Now that my son is home for winter vacation, I thought it would be fun to take him to see the latest Disney CGI film Bolt. I’d read some earlier reviews that indicated this particular movie wasn’t quite up to the usual Disney standards, but figured my son might still enjoy it, especially with a cute dog as the lead character. Turns out I should have heeded the lukewarm reviews and waited to catch this one on DVD.
Plot summary (with possible spoilers): Bolt (voiced by John Travolta) is the canine lead of a popular TV show. On the show, Bolt has superpowers and can do things that no ordinary dog can, as he fights nefarious criminals with the help of his human Penny (Miley Cyrus). The key to Bolt’s success as an “actor” is that he absolutely believes that everything he’s doing is real. He believes that Penny is in danger, that his superpowers actually work, and that he’s helping to save the world. To perpetuate the illusion, the producers don’t let Bolt off the set on weekends, so the dog knows nothing of the outside world.
Then one day things change drastically as Bolt inadvertently falls into a crate headed from Hollywood to New York. Once he escapes, his first concern is to find Penny. But of course he has no idea that he’s actually all the way across the country — and doesn’t find out what’s going on until he hooks up with a cat named Mittens (Susie Essman). Bolt, still under the impression that he’s a superhero, demands that Mittens help him locate Penny, which the cat must do after Bolt ties them together with a leash.
After figuring out that Bolt is from Hollywood, Mittens tells him that they have to get a ride back there. They jump into the back of a U-Haul, and thus begin their cross-country adventure. The rest of the film deals with the various obstacles they encounter along the way, a new companion they pick up in the hamster Rhino (Mark Walton), as well as Bolt’s reaction when he learns that he’s just a regular dog after all. And of course, this being a Disney movie, everything works out for the best in the end.
My Reaction: Both my 5-year-old son and I thought Bolt was pretty boring. To be honest, the opening sequence that showed all that action from the TV show was the most exciting part of the entire film, and had us thinking that it would have been a better idea for the screenwriters to have made a movie in that vein instead of the one that we ended up with.
I don’t know if it was the voice actor or what, but Bolt wasn’t the least bit interesting as the main character.

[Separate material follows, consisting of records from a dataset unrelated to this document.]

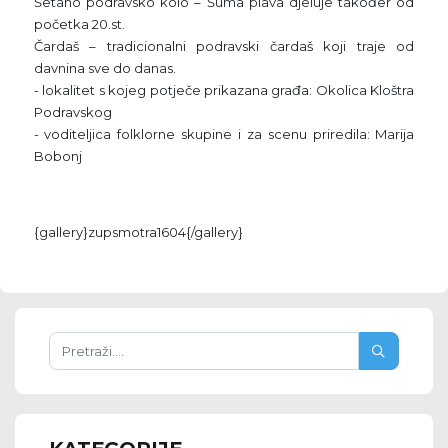
Šetano podravsko kolo – Šuma plava djeluje također od
početka 20.st.
Čardaš – tradicionalni podravski čardaš koji traje od
davnina sve do danas.
- lokalitet s kojeg potječe prikazana građa: Okolica Kloštra
Podravskog
- voditeljica folklorne skupine i za scenu priredila: Marija
Bobonj
{gallery}zupsmotra1604{/gallery}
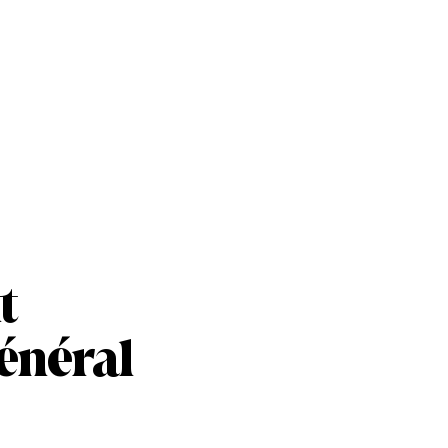
t
énéral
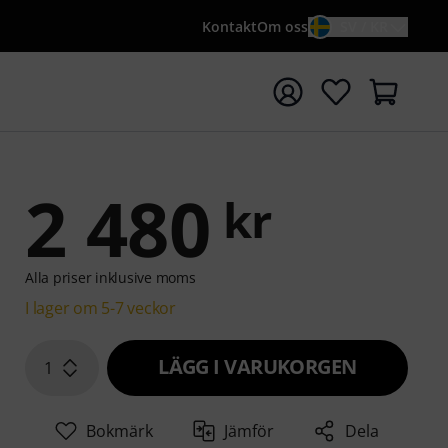
Kontakt
Om oss
SV / KR
a sökningen med söktermen {searchTerm}
2 480
kr
Alla priser inklusive moms
I lager om 5-7 veckor
LÄGG I VARUKORGEN
1
Bokmärk
Jämför
Dela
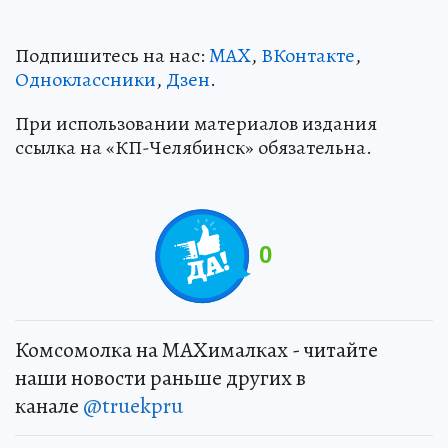
Подпишитесь на нас:
MAX
,
ВКонтакте
,
Одноклассники
,
Дзен
.
При использовании материалов издания
ссылка на «КП-Челябинск» обязательна.
0
Комсомолка на MAXималках - читайте
наши новости раньше других в
канале
@truekpru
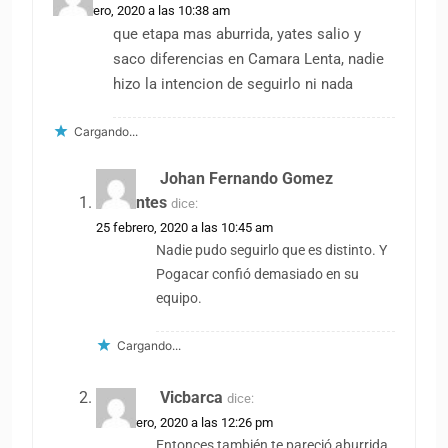
25 febrero, 2020 a las 10:38 am
que etapa mas aburrida, yates salio y
saco diferencias en Camara Lenta, nadie
hizo la intencion de seguirlo ni nada
Cargando...
Johan Fernando Gomez
Barrantes
dice:
25 febrero, 2020 a las 10:45 am
Nadie pudo seguirlo que es distinto. Y
Pogacar confió demasiado en su
equipo.
Cargando...
Vicbarca
dice:
25 febrero, 2020 a las 12:26 pm
Entonces también te pareció aburrida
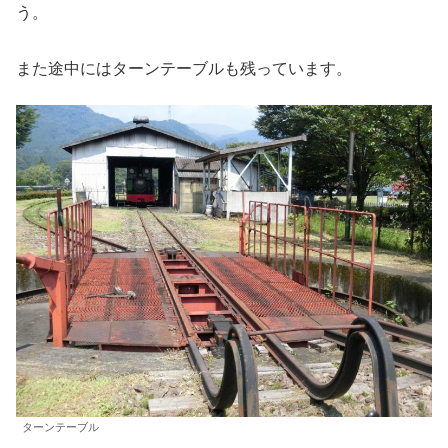
う。
また途中にはターンテーブルも残っています。
ターンテーブル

There was nothing about him that made him sympathetic, so it was kind of hard to care about his plight. Perhaps if there had been a few more scenes at the beginning to show him bonding with Penny things would have been different. But as it was, I wasn’t in his corner at all — which of course made it hard to sit through all of his adventures.
The supporting characters weren’t much help at all. While both Rhino and Mittens were ok, they didn’t do anything memorable, nor were there any great moments featuring these guys. And it seemed that a couple of storylines were inexplicably dropped — like not pursuing the thread about what happened to Mittens’ family or why Rhino was so quick to leave his human. Usually Disney movies bring these things full circle, but not in this case.
Overall, there’s very little about Bolt that will appeal to either children or adults. After seeing it, I’m not at all surprised that it’s under-performing at the box office. It was disappointing for a Disney film, and I give it just 2 stars out of 5.